As I have stated many times over and over - I am still working for the office I left a few months ago. That's about to change. I am placing the orders for this month, making a few signs, and sending some emails - I am finished. I am really done with being unappreciated and disrespected. I was trying to be the bigger person in the situation and do the right thing. I have never been paid for anything I have done since I left the office including the trip back to the said office for the commercial. I feel that I deserve better than that. Even if I see that they don't. And that "they" is not everyone in the said office.
I think I am mostly hurt because the people that said "I always had their back" and that were my "friends" ( I had VERY few actual friends in LA), are the ones being the most ignorant. There is so much I could say about them, so much. Things I chose to be too small of an issue to bring up to the boss, I felt like I was being being petty, but I wasn't they were being wrong - and I should have said something. And I am.

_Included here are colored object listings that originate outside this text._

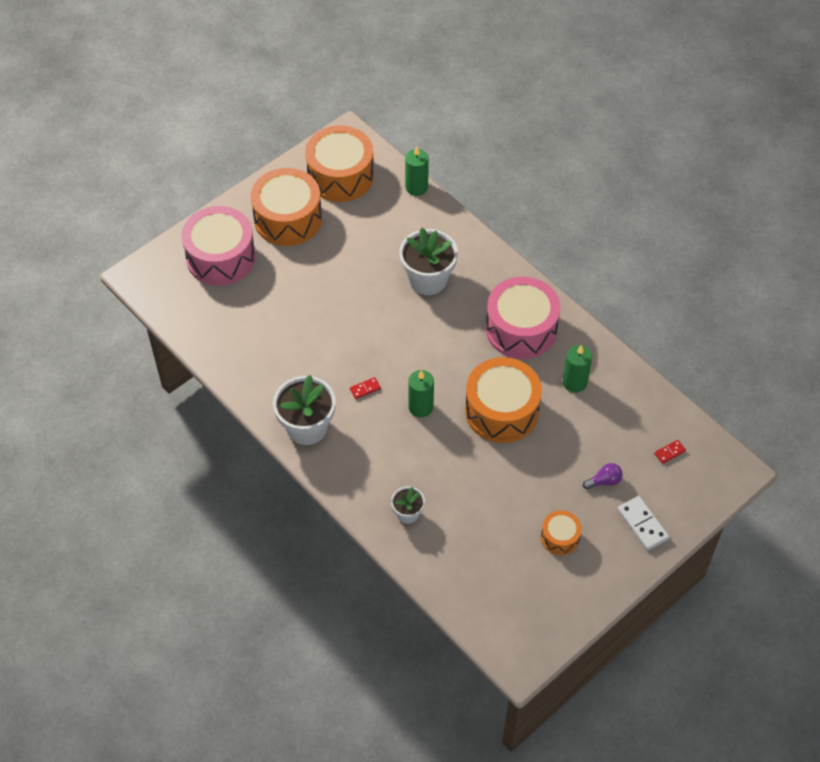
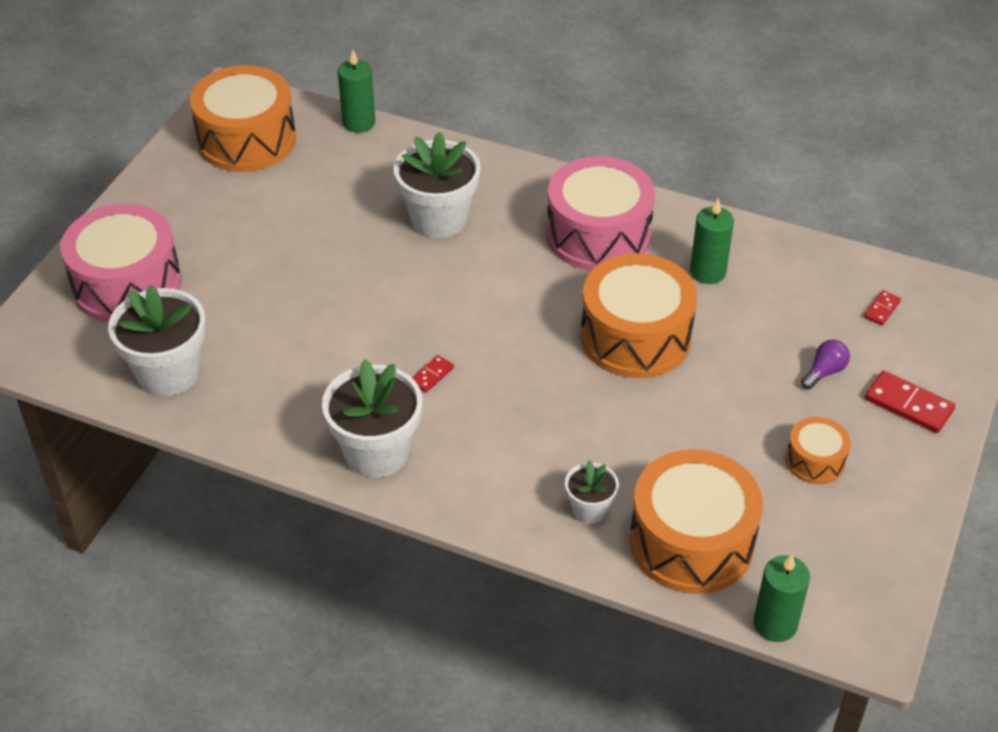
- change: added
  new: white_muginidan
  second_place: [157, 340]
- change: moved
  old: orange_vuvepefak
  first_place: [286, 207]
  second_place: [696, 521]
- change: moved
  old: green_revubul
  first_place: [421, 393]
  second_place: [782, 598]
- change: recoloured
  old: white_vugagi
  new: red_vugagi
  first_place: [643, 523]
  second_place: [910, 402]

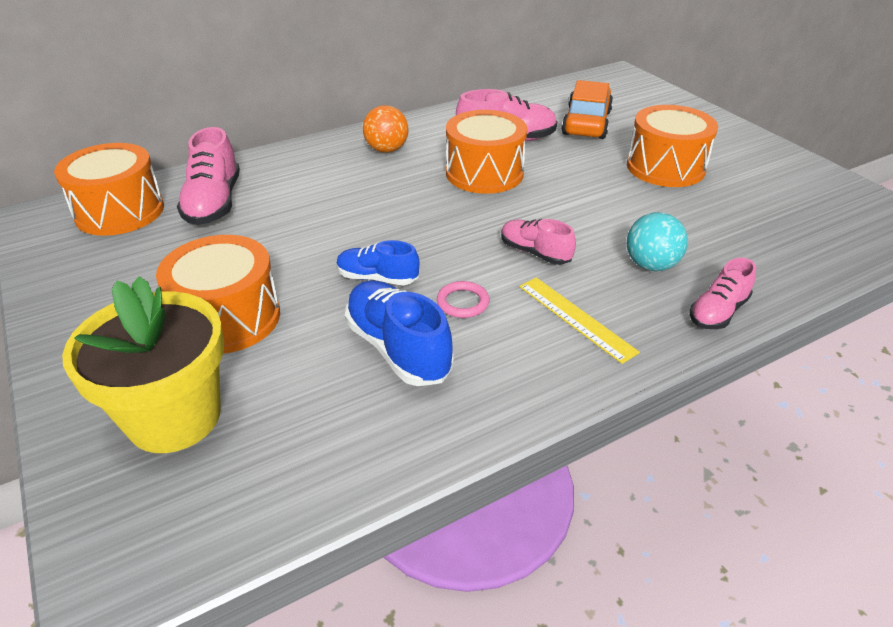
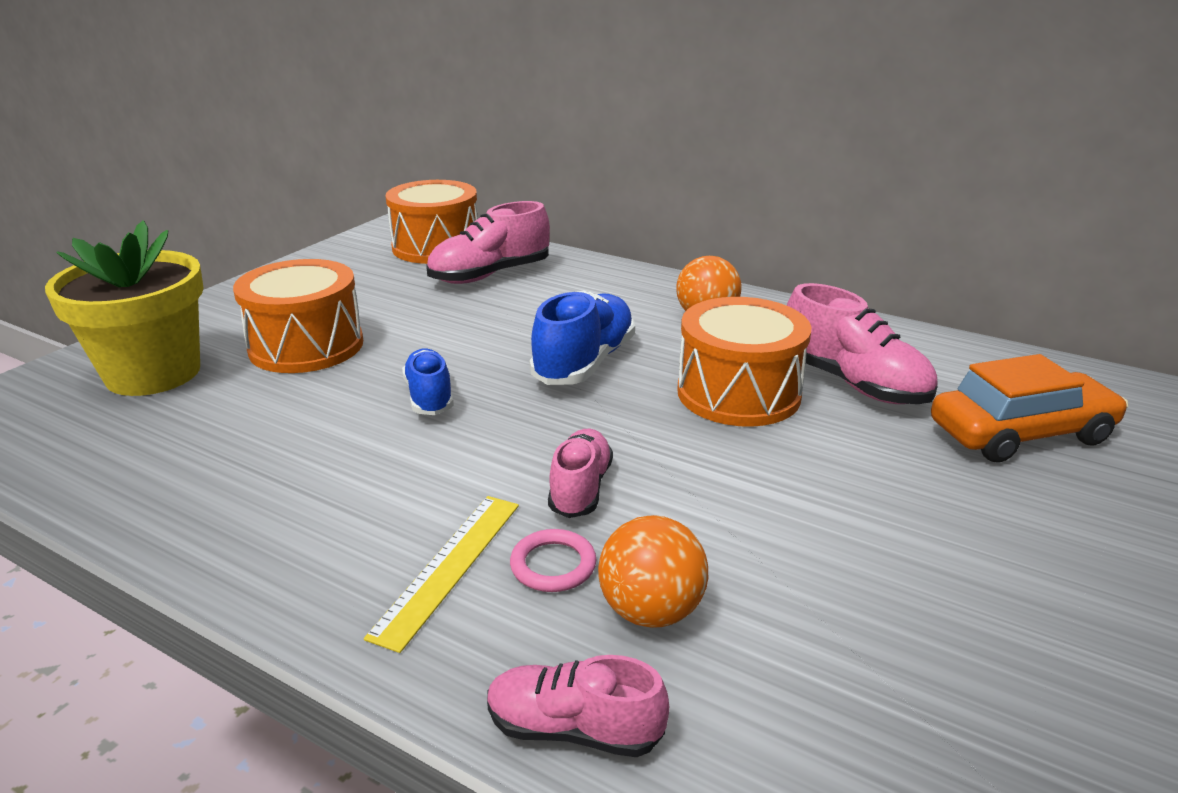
- change: moved
  old: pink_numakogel
  first_place: [463, 299]
  second_place: [553, 560]
- change: moved
  old: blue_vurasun
  first_place: [399, 333]
  second_place: [582, 337]
- change: recoloured
  old: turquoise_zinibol
  new: orange_zinibol
  first_place: [657, 241]
  second_place: [653, 571]
- change: removed
  old: orange_vuvepefak
  first_place: [672, 146]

If you are a real and true friend of mine, then you know I will do anything for you - that's legal - I do have some boundaries. I will sacrifice things to help real friends out, I honestly love helping people that will be there for me. And in LA especially it was hard for me to find those people, so the ones that I did consider a true friend I went above and beyond for on most occasions. I mean in all honesty - I even did it for people I didn't really like. Like leading them all around Houston on my birthday weekend. It was supposed to be a weekend getaway for me and Luis - to get away from people that aggravated me at work - well that doesn't work so well, when they are literally following you.
So in closing, enjoy it while you can because things are about to change!